---------- Information

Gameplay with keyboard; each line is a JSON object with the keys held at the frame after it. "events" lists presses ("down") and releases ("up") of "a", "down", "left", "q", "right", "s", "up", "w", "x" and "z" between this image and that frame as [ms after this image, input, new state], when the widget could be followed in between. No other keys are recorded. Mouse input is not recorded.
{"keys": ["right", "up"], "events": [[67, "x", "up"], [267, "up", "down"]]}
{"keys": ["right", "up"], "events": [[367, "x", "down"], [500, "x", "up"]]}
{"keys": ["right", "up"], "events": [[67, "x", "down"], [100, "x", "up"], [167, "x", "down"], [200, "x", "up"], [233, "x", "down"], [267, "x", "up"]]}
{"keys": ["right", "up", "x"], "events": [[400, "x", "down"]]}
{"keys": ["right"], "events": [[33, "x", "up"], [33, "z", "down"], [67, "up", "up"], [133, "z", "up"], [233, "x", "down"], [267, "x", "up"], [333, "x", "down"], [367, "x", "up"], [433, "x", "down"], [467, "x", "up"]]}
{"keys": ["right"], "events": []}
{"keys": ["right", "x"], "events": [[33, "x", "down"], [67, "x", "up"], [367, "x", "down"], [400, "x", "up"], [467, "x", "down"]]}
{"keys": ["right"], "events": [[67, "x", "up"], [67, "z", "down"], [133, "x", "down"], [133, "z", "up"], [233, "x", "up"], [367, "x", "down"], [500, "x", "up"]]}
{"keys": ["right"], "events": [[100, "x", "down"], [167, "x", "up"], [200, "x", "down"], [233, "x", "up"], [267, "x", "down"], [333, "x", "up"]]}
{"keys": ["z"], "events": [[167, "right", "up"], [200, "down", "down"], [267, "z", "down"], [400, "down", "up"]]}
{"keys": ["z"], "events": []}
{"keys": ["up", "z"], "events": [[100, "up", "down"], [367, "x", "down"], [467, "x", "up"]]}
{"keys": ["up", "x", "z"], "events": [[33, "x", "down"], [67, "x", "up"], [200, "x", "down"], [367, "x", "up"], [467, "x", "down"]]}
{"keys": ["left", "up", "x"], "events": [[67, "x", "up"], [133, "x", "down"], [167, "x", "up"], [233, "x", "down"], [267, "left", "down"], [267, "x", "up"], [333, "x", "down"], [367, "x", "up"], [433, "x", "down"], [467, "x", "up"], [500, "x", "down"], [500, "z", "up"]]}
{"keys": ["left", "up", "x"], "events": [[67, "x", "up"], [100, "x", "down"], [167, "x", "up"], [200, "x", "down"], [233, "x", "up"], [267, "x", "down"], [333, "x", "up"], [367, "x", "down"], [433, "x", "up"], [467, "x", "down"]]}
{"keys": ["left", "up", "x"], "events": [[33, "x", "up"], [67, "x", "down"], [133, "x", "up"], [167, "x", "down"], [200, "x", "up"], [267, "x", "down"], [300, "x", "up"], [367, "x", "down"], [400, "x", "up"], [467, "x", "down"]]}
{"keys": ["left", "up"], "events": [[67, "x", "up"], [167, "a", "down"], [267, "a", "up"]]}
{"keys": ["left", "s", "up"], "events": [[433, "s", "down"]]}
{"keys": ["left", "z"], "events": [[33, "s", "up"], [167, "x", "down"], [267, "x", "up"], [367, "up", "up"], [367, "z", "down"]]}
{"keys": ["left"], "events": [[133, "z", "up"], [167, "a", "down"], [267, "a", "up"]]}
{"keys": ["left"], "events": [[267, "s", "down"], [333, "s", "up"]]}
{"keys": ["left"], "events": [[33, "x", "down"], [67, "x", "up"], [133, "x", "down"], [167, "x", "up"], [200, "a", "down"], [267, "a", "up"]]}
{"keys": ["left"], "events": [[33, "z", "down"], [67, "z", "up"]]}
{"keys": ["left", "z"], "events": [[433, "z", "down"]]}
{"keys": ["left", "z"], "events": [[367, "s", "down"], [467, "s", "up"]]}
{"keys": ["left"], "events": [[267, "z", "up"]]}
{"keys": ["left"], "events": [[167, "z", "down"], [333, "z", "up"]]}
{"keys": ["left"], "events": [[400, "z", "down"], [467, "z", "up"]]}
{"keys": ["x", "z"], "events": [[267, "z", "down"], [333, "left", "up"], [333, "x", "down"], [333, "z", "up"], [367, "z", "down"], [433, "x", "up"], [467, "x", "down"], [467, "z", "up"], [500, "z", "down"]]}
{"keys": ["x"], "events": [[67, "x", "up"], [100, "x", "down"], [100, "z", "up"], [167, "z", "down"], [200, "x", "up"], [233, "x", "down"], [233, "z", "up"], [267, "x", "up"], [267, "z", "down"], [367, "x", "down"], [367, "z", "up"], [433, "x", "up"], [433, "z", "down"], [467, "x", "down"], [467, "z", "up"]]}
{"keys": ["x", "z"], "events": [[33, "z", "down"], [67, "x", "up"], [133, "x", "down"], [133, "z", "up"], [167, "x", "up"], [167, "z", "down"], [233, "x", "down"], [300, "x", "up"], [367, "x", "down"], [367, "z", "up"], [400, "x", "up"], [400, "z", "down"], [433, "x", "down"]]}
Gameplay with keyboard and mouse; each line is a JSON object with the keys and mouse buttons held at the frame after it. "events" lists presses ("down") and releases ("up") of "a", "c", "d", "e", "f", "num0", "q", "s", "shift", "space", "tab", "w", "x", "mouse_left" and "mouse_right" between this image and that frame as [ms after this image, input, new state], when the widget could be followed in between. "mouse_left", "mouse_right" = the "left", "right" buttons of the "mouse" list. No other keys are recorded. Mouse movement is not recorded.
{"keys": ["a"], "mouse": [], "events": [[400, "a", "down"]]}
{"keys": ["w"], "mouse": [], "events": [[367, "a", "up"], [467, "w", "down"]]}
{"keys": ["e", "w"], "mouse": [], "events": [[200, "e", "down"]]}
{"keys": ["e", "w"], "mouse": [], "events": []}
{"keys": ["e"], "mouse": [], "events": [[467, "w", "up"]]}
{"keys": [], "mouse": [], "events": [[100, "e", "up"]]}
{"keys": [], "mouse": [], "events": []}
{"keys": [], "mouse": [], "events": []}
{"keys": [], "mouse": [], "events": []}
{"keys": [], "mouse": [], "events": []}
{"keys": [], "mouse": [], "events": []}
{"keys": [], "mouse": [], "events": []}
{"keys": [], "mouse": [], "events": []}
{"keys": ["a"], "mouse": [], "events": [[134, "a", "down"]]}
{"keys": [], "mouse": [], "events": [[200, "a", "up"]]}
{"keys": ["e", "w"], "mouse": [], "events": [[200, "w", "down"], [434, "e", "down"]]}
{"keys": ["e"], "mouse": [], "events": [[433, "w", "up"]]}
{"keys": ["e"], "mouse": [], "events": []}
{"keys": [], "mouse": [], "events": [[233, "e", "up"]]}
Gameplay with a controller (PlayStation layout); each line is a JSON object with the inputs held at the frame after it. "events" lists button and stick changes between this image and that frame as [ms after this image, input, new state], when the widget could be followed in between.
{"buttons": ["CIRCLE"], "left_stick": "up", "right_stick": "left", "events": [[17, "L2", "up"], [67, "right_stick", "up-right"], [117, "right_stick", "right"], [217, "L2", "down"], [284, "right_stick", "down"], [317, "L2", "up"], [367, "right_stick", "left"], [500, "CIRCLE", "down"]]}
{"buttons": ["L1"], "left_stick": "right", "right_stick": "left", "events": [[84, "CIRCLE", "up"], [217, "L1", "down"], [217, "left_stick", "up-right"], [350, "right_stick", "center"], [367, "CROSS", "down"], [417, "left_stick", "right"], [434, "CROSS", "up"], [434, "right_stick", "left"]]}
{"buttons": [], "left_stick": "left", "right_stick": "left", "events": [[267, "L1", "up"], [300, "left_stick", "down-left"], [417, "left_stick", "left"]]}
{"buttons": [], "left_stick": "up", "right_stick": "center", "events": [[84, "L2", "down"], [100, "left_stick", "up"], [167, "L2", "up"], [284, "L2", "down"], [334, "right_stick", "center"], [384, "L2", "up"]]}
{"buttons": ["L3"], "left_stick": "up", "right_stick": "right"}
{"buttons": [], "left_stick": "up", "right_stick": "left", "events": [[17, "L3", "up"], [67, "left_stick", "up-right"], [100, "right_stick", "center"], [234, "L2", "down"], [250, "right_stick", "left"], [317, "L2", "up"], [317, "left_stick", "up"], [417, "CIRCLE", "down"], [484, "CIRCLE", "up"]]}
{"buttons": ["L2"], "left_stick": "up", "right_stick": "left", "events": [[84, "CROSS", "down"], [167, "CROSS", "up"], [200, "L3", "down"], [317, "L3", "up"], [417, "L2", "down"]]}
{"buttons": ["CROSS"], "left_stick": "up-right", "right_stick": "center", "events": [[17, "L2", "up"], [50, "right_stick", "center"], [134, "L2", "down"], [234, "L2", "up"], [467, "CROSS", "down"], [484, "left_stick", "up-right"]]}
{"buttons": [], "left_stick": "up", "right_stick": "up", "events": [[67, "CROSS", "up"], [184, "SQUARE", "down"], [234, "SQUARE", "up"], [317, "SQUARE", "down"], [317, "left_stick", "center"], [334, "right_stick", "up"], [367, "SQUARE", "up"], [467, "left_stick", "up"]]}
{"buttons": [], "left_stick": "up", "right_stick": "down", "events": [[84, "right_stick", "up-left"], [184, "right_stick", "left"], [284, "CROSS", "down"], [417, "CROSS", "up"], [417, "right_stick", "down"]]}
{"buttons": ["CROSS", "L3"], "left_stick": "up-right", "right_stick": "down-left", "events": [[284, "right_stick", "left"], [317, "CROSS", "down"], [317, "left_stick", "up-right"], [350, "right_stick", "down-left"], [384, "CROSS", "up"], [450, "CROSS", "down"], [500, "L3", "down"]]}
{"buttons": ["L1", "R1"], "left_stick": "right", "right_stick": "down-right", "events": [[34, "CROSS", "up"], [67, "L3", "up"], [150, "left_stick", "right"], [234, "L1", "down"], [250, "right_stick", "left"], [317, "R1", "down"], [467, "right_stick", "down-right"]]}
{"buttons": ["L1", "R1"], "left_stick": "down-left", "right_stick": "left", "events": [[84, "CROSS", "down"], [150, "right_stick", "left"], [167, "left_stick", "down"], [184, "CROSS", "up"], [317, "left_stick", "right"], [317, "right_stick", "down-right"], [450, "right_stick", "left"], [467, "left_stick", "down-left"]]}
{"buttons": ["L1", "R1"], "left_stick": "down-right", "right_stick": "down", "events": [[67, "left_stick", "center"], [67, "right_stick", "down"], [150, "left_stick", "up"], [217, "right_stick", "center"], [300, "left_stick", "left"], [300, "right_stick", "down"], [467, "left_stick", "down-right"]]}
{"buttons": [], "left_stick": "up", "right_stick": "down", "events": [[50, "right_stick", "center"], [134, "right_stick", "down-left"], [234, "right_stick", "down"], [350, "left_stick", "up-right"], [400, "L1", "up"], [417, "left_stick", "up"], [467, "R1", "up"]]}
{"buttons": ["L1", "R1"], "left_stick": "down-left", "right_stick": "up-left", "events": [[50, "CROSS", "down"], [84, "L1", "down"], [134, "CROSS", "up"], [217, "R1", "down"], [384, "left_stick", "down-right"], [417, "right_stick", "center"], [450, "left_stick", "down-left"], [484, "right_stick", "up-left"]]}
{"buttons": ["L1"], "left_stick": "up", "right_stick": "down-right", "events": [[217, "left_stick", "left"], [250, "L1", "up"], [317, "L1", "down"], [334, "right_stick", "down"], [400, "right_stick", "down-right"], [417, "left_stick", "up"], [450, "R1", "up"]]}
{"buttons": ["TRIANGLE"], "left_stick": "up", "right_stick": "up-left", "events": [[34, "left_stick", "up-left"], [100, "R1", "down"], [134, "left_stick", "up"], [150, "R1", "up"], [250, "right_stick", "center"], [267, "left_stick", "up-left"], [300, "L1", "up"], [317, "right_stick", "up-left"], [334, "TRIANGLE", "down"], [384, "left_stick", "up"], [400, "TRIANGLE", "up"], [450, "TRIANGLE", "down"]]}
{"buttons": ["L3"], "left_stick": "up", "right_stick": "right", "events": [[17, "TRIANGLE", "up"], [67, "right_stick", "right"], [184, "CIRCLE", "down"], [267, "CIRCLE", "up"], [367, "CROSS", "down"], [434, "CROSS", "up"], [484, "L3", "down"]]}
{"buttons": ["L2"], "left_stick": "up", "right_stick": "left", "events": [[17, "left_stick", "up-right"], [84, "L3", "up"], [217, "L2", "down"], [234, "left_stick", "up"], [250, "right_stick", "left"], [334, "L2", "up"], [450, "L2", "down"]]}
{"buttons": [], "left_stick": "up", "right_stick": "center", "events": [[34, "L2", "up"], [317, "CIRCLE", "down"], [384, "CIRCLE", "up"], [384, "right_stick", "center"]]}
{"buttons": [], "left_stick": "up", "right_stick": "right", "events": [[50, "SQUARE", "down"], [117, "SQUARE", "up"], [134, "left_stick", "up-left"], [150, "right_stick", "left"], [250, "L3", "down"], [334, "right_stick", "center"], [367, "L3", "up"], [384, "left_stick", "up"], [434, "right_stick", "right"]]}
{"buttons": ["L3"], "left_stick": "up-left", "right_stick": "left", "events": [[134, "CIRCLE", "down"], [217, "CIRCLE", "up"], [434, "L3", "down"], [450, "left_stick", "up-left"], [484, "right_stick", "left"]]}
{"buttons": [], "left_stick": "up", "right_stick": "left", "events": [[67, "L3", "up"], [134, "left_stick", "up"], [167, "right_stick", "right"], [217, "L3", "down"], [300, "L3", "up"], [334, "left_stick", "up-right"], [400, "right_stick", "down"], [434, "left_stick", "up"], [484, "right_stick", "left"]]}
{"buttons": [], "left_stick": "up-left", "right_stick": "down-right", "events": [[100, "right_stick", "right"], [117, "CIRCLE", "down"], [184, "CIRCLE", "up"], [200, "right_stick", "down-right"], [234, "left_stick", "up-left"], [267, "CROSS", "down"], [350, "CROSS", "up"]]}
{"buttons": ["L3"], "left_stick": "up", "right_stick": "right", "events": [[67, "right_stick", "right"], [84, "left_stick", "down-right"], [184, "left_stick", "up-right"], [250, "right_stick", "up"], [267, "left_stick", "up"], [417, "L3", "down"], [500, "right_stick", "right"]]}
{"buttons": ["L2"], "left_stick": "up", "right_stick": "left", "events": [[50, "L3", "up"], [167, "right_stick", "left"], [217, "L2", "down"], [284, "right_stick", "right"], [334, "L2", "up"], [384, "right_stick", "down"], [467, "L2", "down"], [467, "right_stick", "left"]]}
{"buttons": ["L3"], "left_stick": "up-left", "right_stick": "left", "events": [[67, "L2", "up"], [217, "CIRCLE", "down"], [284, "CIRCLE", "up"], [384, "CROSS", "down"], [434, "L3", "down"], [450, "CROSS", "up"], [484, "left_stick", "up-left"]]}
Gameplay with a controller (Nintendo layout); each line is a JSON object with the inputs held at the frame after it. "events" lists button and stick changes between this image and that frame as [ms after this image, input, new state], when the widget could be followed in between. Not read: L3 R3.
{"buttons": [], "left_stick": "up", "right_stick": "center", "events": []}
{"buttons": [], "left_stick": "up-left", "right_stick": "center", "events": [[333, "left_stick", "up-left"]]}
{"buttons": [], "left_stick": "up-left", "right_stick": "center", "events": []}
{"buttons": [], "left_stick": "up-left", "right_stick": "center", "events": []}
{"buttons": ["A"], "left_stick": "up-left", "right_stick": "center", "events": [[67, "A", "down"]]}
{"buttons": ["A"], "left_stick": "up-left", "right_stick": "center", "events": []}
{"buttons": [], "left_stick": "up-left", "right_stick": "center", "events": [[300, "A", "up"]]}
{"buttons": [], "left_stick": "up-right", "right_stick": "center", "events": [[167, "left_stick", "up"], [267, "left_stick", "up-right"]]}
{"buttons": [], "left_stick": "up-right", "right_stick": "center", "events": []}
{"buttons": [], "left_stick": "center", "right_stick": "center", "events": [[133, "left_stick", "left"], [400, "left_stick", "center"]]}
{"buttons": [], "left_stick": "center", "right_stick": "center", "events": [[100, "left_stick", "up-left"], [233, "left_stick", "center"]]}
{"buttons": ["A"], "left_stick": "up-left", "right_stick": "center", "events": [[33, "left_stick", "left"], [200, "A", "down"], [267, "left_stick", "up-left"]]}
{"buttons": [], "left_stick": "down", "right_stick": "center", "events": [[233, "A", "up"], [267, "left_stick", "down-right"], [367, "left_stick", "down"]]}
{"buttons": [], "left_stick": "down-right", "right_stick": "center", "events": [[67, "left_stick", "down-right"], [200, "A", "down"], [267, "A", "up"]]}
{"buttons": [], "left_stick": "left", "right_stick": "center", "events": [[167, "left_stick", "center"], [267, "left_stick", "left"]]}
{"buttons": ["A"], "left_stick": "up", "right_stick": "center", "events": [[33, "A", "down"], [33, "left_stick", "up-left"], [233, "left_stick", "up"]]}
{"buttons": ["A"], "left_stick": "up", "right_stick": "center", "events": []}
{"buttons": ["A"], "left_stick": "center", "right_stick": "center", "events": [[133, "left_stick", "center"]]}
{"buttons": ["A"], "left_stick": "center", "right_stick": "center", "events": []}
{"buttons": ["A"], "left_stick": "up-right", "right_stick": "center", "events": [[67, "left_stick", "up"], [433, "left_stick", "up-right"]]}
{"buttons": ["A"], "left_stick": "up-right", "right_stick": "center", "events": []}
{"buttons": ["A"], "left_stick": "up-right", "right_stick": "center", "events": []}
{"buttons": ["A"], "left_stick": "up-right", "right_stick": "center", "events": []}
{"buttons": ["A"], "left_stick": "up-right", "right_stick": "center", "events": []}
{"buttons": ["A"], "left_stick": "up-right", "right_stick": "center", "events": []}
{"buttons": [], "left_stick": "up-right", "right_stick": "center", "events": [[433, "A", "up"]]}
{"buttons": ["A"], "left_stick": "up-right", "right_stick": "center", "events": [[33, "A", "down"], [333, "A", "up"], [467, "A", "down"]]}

--------------------

- _Goal of the exercise_:
Select, from the listing, all lines that include the word "releases".

- _Answer below_:
Gameplay with keyboard; each line is a JSON object with the keys held at the frame after it. "events" lists presses ("down") and releases ("up") of "a", "down", "left", "q", "right", "s", "up", "w", "x" and "z" between this image and that frame as [ms after this image, input, new state], when the widget could be followed in between. No other keys are recorded. Mouse input is not recorded.
Gameplay with keyboard and mouse; each line is a JSON object with the keys and mouse buttons held at the frame after it. "events" lists presses ("down") and releases ("up") of "a", "c", "d", "e", "f", "num0", "q", "s", "shift", "space", "tab", "w", "x", "mouse_left" and "mouse_right" between this image and that frame as [ms after this image, input, new state], when the widget could be followed in between. "mouse_left", "mouse_right" = the "left", "right" buttons of the "mouse" list. No other keys are recorded. Mouse movement is not recorded.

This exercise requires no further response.